WHAT TO PRODUCE: Extract all lines in the data that contain the word "Muscidae".

ENTRIES SUPPLIED:
■ ■ ■ ■ ■

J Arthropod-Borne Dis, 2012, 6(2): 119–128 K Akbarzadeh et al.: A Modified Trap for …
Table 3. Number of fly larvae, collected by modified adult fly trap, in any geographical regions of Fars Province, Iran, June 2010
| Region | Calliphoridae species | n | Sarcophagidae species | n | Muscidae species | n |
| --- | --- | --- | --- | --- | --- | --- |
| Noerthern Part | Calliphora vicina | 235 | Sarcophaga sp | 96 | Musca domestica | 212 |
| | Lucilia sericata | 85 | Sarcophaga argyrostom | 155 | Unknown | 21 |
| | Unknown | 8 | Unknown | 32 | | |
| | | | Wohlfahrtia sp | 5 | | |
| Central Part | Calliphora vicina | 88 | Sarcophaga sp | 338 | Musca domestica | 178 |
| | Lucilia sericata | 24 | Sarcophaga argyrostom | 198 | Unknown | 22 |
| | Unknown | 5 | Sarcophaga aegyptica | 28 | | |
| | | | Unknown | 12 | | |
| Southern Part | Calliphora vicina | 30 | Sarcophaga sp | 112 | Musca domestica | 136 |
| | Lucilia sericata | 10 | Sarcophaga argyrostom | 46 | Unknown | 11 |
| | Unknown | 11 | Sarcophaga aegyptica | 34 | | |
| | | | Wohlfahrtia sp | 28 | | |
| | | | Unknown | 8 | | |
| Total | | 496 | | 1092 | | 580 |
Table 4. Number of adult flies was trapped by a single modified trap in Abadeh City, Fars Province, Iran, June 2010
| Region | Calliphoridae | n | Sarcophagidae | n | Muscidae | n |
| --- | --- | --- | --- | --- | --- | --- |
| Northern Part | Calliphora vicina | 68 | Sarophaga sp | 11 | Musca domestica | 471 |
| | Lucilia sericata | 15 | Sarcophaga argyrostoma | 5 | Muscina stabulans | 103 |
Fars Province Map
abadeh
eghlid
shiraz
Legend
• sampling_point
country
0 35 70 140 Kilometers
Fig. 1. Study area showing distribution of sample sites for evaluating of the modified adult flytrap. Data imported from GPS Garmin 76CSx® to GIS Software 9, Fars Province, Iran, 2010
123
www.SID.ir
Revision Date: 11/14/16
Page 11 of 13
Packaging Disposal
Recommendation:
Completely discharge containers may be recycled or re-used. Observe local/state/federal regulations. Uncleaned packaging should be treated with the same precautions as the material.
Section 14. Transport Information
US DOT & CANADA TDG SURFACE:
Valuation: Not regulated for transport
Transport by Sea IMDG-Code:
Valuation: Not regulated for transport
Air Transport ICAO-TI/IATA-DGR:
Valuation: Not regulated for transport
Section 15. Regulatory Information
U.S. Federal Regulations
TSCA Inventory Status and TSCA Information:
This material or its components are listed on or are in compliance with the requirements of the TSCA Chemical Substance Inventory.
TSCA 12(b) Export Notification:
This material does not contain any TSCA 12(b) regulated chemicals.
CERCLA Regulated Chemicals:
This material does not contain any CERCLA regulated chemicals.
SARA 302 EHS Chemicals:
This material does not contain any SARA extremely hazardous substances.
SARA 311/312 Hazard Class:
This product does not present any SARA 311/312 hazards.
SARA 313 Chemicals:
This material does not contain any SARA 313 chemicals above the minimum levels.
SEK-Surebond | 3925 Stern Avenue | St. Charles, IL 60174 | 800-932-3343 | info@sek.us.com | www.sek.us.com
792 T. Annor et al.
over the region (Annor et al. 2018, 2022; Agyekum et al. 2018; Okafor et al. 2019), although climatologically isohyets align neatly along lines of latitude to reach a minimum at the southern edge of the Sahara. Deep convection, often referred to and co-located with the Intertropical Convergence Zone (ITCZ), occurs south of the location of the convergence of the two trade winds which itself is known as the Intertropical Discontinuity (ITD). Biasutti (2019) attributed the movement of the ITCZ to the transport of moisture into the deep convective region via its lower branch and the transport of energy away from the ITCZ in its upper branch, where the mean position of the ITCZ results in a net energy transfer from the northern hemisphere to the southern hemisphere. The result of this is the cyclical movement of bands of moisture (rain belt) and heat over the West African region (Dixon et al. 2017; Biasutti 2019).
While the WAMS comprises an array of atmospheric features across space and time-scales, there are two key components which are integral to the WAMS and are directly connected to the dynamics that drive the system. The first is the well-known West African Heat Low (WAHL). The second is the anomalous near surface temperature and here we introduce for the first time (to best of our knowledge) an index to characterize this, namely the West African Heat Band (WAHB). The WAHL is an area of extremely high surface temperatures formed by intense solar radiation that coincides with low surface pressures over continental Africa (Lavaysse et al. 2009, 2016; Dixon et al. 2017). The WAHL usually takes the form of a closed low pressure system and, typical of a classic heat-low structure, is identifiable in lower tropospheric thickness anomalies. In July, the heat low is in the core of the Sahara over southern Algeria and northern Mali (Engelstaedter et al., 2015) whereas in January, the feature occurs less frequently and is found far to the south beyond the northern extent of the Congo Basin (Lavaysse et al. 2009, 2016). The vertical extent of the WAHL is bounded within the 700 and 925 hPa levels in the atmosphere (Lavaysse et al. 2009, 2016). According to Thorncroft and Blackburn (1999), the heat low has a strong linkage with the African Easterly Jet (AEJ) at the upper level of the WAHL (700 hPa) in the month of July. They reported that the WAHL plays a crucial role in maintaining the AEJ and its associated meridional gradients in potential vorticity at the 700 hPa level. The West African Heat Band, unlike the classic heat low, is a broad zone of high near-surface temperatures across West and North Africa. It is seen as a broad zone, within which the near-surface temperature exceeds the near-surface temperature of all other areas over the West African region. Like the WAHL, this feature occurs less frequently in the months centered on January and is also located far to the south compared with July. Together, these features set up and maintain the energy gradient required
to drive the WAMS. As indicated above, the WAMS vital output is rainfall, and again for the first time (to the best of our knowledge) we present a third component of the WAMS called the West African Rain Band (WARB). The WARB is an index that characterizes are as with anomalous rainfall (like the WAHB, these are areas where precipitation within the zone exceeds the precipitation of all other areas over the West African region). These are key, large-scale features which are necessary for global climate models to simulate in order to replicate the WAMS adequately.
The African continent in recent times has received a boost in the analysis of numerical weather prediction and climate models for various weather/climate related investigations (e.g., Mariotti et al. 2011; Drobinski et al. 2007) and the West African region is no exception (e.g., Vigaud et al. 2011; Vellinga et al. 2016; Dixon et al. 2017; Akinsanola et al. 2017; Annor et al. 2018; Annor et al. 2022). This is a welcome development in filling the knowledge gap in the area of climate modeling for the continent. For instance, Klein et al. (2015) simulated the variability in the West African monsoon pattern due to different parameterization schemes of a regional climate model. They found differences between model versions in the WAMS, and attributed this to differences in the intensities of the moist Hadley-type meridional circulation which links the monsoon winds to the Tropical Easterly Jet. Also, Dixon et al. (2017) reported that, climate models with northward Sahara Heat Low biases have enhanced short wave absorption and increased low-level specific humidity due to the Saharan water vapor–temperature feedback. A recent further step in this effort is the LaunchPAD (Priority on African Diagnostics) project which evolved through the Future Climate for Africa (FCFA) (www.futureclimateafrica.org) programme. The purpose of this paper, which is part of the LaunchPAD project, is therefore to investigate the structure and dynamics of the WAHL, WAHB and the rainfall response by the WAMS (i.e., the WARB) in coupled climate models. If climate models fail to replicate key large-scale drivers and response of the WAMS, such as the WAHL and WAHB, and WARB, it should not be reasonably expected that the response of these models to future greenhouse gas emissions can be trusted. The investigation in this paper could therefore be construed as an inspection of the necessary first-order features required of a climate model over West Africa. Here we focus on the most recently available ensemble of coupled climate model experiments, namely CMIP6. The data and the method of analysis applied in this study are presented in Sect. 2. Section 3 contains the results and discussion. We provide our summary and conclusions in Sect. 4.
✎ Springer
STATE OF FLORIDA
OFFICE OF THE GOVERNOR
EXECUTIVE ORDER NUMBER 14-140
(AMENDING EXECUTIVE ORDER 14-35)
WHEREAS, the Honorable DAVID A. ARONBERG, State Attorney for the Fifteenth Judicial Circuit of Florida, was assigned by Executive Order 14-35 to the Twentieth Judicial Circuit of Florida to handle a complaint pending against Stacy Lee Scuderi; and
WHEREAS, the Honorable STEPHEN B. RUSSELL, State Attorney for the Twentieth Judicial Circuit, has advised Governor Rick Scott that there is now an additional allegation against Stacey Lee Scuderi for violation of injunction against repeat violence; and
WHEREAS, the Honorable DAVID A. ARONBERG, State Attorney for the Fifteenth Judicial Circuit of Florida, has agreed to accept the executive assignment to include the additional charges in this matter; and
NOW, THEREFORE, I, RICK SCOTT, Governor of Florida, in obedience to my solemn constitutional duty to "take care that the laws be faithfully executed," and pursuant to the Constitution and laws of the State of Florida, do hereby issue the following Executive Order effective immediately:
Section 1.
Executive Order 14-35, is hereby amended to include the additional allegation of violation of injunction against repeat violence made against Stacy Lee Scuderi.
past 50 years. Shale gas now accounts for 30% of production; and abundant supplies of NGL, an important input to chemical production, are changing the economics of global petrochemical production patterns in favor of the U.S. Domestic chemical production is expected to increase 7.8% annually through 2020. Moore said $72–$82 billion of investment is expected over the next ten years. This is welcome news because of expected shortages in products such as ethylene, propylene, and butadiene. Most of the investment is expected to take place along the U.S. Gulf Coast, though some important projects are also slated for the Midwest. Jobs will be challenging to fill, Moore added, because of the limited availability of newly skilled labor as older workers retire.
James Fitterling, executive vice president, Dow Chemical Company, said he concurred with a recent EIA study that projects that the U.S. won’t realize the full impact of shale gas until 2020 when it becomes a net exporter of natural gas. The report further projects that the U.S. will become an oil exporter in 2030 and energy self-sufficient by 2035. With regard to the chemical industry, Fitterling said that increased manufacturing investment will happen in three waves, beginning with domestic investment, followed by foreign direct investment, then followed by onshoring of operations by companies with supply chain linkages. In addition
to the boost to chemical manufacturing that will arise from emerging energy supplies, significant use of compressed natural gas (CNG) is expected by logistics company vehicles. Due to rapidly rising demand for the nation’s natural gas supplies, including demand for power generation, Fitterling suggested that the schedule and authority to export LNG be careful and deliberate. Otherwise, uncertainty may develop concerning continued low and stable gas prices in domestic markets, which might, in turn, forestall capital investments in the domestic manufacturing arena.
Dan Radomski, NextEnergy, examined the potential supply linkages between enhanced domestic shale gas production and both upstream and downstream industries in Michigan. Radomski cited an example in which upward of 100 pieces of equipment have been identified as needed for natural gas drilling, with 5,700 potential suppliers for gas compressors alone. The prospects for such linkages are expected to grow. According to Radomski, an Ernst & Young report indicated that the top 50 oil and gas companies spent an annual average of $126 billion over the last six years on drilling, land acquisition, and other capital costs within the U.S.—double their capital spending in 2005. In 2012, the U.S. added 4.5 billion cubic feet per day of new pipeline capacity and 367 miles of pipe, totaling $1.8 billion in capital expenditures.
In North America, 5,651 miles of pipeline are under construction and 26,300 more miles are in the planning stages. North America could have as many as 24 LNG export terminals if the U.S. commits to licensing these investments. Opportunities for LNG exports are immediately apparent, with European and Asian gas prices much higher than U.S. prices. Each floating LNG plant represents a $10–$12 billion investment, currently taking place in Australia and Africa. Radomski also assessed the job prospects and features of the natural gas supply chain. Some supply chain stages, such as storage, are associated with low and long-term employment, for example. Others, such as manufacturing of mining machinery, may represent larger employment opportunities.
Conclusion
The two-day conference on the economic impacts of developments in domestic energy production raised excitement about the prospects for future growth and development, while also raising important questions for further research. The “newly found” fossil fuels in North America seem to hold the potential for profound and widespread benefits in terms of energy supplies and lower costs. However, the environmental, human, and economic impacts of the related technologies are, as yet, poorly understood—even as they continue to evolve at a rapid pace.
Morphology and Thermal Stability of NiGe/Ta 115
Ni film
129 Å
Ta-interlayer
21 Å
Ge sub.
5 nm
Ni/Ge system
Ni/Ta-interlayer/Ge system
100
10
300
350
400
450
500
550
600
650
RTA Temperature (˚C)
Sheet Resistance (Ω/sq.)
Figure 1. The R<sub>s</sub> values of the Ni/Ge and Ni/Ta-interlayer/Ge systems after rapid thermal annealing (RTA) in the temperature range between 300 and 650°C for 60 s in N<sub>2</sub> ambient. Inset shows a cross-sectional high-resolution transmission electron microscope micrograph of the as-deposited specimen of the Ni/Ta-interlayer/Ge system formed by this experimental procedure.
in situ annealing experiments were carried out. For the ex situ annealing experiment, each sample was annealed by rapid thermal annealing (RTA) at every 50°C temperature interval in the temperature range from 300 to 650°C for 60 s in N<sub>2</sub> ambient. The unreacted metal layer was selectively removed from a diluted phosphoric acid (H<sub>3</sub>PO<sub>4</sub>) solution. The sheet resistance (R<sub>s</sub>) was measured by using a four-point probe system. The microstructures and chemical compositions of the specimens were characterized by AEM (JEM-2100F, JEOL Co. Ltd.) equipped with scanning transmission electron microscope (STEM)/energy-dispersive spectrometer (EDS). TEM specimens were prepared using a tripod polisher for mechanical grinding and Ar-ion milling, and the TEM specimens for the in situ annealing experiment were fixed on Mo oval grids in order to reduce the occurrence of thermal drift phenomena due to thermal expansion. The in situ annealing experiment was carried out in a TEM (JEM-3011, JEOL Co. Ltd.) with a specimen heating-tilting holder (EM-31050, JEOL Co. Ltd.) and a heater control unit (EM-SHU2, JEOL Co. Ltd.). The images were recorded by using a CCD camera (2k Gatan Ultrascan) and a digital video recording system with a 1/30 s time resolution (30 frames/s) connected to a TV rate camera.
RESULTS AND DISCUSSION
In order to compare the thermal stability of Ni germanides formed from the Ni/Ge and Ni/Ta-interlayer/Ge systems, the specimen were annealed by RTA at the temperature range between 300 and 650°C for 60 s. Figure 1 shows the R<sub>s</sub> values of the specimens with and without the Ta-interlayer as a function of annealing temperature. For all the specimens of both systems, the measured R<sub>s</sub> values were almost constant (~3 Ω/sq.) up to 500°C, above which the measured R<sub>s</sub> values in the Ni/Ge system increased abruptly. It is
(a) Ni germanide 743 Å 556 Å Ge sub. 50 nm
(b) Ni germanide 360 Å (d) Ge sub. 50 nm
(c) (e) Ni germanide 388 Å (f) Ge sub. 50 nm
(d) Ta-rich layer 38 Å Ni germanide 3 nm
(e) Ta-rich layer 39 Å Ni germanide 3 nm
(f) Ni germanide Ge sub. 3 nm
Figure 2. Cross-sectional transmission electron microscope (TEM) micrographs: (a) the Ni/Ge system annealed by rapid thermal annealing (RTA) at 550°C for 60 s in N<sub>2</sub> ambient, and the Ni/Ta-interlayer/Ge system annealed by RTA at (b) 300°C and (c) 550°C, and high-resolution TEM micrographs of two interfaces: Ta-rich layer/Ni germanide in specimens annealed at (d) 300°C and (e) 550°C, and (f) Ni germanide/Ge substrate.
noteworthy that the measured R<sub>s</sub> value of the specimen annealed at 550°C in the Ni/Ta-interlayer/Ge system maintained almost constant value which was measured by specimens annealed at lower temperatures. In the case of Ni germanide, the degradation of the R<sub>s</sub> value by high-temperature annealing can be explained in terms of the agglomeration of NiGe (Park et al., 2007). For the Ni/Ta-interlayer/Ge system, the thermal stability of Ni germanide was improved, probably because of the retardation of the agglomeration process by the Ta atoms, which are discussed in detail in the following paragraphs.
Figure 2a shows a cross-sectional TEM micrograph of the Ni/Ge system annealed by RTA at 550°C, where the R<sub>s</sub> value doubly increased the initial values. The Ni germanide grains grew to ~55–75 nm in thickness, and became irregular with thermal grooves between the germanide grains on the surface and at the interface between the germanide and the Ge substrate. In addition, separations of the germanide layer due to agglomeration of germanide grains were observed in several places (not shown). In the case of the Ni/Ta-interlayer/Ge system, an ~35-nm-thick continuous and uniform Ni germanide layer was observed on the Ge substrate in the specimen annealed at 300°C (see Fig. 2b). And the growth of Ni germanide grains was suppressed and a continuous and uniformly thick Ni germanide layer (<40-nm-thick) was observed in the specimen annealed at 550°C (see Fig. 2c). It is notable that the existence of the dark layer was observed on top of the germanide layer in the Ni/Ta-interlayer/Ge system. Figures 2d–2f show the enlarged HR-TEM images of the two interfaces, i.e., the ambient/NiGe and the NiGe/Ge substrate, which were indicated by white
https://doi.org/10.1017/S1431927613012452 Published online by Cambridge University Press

■ ■ ■ ■ ■

RESULT FOR THIS EXERCISE:
| Region | Calliphoridae species | n | Sarcophagidae species | n | Muscidae species | n |
| Region | Calliphoridae | n | Sarcophagidae | n | Muscidae | n |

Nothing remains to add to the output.